Question

If ∆Hvap for substance X is 24.0 kJ/mol and its normal boiling points is -34.0°C, what is the vapor pressure of substance X at -82.0°C?

A. 0.048 atm
B. 3.03 atm
C. 1 atm
D. 5.0 atm
E. 8.4 × 10-4 atm

Answer 1

The vapor pressure of substance X at -82.0°C is 0.048 atm.

Step-by-step explanation:

To calculate the vapor pressure of substance X at -82.0°C, we can use the Clausius-Clapeyron equation. The equation relates the vapor pressure of a substance at one temperature to its vapor pressure at another temperature and the enthalpy of vaporization.

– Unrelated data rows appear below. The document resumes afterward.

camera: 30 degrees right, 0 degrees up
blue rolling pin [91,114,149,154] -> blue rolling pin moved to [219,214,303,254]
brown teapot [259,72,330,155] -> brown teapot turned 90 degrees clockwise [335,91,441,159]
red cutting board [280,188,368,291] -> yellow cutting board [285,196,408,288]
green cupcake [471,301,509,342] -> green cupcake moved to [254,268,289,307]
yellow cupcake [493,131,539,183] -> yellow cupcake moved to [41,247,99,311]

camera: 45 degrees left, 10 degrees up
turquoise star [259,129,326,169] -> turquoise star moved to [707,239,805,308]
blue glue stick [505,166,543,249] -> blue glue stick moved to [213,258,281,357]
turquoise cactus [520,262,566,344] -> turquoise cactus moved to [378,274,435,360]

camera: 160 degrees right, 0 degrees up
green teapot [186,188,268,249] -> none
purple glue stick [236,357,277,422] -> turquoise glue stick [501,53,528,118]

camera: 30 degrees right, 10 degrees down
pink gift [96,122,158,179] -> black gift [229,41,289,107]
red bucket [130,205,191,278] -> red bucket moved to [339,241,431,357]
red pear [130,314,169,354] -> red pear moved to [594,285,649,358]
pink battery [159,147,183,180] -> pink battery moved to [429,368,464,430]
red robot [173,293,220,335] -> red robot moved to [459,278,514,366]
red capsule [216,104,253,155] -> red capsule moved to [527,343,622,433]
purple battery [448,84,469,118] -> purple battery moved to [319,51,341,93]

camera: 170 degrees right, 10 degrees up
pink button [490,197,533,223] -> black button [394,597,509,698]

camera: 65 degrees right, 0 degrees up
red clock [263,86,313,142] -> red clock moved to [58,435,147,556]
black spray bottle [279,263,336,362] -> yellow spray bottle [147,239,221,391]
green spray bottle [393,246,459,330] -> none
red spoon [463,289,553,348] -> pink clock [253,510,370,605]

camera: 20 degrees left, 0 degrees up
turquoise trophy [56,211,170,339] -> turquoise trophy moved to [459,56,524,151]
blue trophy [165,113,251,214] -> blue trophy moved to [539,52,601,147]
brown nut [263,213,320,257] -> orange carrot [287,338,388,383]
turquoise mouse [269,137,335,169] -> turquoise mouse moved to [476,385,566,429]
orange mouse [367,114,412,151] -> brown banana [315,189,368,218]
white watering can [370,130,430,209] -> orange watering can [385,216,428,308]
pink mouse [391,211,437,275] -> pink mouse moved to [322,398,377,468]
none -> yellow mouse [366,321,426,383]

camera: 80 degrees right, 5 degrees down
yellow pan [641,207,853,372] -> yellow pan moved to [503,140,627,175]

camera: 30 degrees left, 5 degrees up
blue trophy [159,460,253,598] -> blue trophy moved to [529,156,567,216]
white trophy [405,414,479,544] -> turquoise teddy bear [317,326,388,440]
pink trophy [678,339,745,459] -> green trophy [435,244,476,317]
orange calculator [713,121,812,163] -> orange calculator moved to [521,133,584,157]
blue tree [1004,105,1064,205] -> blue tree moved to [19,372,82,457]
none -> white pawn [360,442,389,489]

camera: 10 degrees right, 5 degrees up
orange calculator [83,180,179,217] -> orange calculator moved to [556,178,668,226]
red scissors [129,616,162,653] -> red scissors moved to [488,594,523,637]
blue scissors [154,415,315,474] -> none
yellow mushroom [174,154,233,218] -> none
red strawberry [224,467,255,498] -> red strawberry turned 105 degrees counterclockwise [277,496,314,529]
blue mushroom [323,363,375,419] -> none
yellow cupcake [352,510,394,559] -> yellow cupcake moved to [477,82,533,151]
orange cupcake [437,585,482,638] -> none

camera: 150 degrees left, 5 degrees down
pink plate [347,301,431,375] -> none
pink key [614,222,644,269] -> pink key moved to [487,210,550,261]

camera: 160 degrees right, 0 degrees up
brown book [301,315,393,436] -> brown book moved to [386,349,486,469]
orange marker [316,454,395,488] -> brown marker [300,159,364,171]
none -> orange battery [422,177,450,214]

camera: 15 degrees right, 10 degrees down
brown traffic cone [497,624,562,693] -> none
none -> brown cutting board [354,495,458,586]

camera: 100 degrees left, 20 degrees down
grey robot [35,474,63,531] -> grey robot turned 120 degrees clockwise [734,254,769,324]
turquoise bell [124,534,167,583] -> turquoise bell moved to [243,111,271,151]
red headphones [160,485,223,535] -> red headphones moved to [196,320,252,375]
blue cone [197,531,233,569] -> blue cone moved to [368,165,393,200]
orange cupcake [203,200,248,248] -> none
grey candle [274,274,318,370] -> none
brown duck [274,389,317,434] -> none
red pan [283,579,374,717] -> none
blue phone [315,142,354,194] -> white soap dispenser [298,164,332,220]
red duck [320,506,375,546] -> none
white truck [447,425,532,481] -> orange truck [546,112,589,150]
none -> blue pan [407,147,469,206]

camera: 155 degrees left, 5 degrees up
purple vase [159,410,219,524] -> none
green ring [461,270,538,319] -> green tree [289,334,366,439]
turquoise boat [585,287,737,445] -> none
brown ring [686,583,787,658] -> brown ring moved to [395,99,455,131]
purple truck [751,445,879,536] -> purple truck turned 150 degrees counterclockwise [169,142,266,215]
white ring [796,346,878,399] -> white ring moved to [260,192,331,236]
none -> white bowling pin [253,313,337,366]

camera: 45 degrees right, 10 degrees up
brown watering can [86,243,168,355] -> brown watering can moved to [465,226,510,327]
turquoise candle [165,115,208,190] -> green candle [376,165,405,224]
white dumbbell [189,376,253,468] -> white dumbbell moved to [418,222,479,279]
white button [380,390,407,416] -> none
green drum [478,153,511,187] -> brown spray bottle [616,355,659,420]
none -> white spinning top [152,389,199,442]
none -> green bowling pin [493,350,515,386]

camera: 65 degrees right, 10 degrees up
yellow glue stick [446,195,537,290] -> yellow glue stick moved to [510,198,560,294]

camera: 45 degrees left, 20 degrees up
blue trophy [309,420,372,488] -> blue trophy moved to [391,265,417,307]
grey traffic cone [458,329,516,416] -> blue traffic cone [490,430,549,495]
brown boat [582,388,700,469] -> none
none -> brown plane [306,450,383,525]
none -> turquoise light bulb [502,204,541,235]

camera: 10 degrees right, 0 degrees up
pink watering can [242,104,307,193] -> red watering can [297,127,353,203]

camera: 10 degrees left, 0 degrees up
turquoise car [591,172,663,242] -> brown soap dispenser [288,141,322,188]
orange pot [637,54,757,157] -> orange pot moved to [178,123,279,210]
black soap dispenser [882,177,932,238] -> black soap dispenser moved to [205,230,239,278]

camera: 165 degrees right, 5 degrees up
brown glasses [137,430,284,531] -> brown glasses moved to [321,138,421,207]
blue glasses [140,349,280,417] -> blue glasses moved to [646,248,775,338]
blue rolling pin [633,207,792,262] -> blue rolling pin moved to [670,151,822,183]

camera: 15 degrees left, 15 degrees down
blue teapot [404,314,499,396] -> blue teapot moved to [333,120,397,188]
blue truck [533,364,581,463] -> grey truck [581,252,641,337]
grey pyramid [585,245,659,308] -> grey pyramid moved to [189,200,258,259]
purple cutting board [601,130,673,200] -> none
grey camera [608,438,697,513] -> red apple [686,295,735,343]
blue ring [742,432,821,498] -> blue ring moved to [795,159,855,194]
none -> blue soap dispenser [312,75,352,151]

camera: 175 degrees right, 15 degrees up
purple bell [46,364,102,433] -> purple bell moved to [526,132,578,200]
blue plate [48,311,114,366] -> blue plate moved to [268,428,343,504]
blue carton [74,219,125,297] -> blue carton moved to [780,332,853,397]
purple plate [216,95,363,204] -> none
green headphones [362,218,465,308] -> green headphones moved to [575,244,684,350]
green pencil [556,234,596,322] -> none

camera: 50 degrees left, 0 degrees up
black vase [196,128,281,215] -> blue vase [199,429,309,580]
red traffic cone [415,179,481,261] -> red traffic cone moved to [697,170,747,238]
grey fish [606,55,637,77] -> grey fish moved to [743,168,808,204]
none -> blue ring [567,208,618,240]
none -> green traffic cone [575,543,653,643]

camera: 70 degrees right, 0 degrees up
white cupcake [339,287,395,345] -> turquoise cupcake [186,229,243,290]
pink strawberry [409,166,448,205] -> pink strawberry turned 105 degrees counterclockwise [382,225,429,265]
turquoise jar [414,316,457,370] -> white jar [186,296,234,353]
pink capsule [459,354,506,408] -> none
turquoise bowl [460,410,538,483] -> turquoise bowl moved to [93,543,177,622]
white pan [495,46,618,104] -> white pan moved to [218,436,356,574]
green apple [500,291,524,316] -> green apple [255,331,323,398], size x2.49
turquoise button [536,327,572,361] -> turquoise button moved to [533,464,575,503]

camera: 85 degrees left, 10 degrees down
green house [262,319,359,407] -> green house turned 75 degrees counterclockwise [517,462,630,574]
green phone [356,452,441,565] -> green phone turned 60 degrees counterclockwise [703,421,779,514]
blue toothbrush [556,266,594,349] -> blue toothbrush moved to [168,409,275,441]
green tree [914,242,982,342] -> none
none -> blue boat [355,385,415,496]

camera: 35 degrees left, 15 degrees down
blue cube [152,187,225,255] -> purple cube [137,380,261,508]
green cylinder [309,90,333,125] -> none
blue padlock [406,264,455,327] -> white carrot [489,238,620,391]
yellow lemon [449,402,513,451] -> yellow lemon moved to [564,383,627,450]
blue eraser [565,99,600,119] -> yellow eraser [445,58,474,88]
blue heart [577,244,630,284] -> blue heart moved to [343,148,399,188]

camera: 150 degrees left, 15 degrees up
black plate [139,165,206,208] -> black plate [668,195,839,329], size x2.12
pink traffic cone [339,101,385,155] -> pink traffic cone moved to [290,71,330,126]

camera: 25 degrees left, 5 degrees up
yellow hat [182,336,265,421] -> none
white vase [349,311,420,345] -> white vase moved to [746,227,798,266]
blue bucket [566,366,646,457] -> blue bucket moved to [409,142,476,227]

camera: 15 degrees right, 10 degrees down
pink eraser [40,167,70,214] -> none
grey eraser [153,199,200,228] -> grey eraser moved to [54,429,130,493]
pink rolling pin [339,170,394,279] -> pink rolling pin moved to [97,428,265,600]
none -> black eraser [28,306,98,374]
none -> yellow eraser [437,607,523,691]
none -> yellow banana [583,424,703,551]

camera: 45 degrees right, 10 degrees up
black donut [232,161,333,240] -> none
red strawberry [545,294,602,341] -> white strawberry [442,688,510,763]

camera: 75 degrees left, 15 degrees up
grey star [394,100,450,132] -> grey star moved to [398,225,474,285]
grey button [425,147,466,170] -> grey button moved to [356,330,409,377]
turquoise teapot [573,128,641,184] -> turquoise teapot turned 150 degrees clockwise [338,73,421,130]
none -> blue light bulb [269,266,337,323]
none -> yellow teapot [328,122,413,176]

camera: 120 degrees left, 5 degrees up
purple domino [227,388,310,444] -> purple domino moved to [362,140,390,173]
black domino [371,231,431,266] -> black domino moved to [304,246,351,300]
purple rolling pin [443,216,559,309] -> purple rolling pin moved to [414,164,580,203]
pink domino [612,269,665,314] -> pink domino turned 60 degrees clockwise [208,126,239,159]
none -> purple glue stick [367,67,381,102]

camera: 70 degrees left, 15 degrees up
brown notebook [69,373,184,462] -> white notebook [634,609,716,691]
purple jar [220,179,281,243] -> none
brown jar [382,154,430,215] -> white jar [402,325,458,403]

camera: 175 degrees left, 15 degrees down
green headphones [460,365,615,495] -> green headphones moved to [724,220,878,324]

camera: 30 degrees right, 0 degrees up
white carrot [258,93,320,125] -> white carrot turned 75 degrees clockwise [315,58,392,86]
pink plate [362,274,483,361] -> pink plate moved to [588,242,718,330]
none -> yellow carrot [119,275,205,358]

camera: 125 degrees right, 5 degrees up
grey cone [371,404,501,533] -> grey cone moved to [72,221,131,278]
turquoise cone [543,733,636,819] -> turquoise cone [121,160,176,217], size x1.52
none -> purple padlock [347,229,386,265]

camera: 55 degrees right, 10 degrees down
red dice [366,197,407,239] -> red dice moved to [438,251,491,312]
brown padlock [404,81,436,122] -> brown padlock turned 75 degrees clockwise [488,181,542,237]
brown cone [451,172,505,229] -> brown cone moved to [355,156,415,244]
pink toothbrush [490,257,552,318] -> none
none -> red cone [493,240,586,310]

The Clausius-Clapeyron equation is given by ln(P₂/P₁) = -ΔHvap/R * (1/T₂ - 1/T₁), where P₁ is the vapor pressure at temperature T₁, P₂ is the vapor pressure at temperature T₂, ΔHvap is the enthalpy of vaporization, and R is the gas constant.

Using the given values, where T₁ = -34.0°C = 239.15 K and P₁ = 1 atm, and solving for P₂ with T₂ = -82.0°C = 191.15 K, we can calculate the vapor pressure. Plugging the values into the equation gives us ln(P₂/1) = -24.0 kJ/mol / (8.314 J/mol K) * (1/191.15 K - 1/239.15 K).

Solving for P₂ gives us P₂ = 0.048 atm.